А вот на морях все складывалось далеко не так гладко. Океанские пароходы непременно несли парусную оснастку, поскольку ненадежная и хилая машина могла отказать в любой момент. Вдобавок паруса неплохо экономили топливо при устойчивом попутном ветре. Неповоротливым пароходам было мудрено угнаться за парусниками нового поколения – так называемыми чайными клиперами, которые скользили по волнам как птицы, едва касаясь воды. Их днище обшивали медным листом, а площадь парусов достигала четырех тысяч квадратных метров. Мачты вздымались на головокружительную высоту, до 50–60 метров, и матросы, танцующие в паутине снастей, именовали верхние реи громоздкого судового такелажа «небесными» и «лунными». Даже в полосе смертельно опасных «ревущих сороковых», где корабельные мачты ломаются как спички, клиперы шли на всех парусах и никогда не брали риф. Их максимальная скорость при хорошем ветре достигала 18 узлов, то есть 33 километров в час. Тогдашние паровые суда ходили вдвое медленнее. Только дизель сумел одолеть парус, да и то не сразу. Впрочем, цифры говорят сами за себя: в 1851 году тоннаж парового флота составлял 0,3 млн тонн, а парусного – 9,4 млн тонн, а в 1871-м – 2,4 млн и 15,3 млн тонн соответственно. Даже в самом конце XIX столетия парусные корабли продолжали играть заметную роль.

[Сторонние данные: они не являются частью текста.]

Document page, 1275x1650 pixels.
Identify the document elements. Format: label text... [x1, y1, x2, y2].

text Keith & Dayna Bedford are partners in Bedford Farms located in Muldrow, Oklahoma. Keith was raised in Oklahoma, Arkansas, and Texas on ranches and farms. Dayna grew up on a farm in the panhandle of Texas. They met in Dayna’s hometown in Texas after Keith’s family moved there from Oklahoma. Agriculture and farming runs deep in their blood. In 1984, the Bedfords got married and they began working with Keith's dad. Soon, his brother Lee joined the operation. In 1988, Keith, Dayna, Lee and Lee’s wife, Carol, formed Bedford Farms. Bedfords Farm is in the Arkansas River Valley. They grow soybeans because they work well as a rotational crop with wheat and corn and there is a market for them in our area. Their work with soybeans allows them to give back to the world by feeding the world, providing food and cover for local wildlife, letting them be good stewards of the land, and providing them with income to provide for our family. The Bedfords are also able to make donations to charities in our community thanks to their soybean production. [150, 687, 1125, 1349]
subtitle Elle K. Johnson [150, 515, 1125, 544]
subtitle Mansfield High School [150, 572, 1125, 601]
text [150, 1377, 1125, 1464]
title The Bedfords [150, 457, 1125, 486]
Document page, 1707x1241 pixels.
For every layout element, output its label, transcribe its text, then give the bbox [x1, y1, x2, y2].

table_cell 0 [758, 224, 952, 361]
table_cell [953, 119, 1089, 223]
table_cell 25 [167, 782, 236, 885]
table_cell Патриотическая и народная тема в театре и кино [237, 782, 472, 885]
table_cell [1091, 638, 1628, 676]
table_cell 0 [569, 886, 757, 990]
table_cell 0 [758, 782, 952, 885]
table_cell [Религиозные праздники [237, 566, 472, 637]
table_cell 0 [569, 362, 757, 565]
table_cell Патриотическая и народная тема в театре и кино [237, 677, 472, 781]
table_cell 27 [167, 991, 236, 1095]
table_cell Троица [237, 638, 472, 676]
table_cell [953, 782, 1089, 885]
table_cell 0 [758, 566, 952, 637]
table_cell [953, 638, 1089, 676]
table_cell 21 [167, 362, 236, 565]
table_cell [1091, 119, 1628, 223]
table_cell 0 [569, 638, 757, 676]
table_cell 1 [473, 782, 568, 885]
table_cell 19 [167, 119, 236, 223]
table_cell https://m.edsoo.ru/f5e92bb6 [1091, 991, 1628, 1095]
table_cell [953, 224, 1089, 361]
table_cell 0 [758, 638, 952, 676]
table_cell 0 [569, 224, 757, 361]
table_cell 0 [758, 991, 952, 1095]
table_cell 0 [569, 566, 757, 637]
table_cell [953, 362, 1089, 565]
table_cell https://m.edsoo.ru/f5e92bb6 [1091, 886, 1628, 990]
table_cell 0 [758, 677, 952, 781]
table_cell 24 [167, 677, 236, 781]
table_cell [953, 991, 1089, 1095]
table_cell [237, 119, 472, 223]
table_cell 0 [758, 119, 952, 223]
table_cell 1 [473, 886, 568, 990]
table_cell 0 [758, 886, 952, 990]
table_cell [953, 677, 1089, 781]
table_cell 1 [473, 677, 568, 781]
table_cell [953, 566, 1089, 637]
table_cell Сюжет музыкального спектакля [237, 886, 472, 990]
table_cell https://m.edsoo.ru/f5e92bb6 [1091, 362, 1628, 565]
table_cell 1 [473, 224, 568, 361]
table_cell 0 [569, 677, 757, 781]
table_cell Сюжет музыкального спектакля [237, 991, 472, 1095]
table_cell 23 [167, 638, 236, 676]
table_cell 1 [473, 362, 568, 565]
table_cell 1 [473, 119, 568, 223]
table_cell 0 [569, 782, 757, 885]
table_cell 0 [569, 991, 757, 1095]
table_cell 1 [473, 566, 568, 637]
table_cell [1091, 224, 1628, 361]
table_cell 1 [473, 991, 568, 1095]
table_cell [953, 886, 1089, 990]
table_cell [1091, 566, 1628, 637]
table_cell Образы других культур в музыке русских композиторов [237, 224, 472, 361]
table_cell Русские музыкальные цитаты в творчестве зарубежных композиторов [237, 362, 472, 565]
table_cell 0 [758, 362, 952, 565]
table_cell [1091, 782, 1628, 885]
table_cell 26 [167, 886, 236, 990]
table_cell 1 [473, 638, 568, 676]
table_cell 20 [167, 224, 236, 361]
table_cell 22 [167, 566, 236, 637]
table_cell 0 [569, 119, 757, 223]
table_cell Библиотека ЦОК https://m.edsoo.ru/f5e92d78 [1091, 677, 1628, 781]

4. Поросенок с хреном, или что и как ели в старину
– Поросенок есть? – с таким вопросом обратился Чичиков к стоявшей бабе.
– Есть.
– С хреном и со сметаною?
– С хреном и со сметаною.
– Давай его сюда!
Н. В. ГогольЕсли бы наш современник перенесся каким-то чудом лет на семьсот – восемьсот назад, когда бравые рыцари ломали копья во славу прекрасных дам, он был бы разочарован до глубины души. Зеркальный блеск оружейной стали, гордые скакуны, косящие лиловым глазом, и лихие кавалеристы, с головы до пят облаченные в неподъемный турнирный доспех, – это все лирика, романтические фантазии позднейших эпох. В действительности старинное железо никуда не годилось, а чистопородных лошадей в Европе вплоть до начала Крестовых походов было настолько мало, что их везли из солнечной Аравии. Но и в Аравии с конским поголовьем было куда как негусто, так что торговцы лошадьми очень часто оказывались у разбитого корыта – окупить расходы на транспортировку четвероногой скотины им сплошь и рядом не удавалось. Поэтому элитные лошади, годные под рыцарское седло, стоили безумно дорого: за хорошего коня без звука выкладывали круглую сумму, на которую можно было легко приобрести целое коровье стадо в 40 или 50 голов.